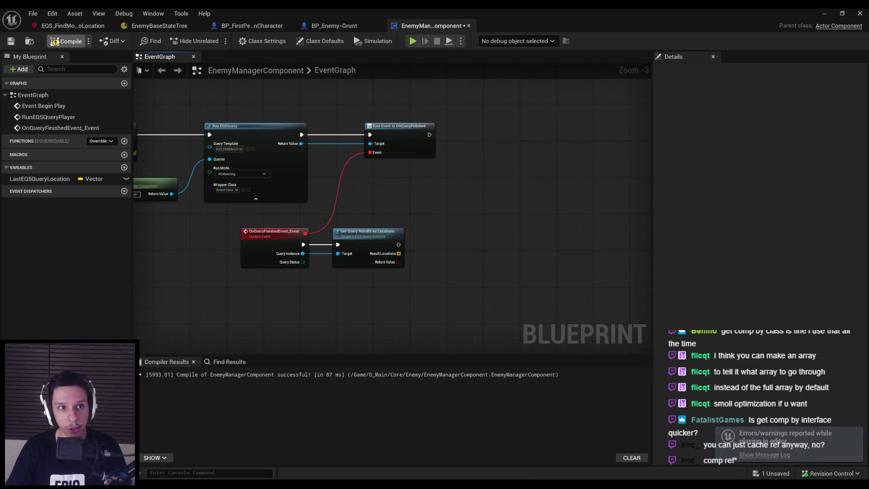
{"action": "left_click", "coordinate": [16, 45]}
Step: Promote Result Locations to a new variable named QueryResultLocations
{"action": "scroll", "coordinate": [396, 262], "scroll_direction": "up", "scroll_amount": 1}
{"action": "scroll", "coordinate": [399, 253], "scroll_direction": "down", "scroll_amount": 2}
{"action": "left_click_drag", "start_coordinate": [380, 221], "coordinate": [413, 224]}
{"action": "left_click", "coordinate": [454, 270]}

....

__Work to be completed__.
Each line in the data that holds the string "scroll" must be returned.

__Answer section__.
{"action": "scroll", "coordinate": [396, 262], "scroll_direction": "up", "scroll_amount": 1}
{"action": "scroll", "coordinate": [399, 253], "scroll_direction": "down", "scroll_amount": 2}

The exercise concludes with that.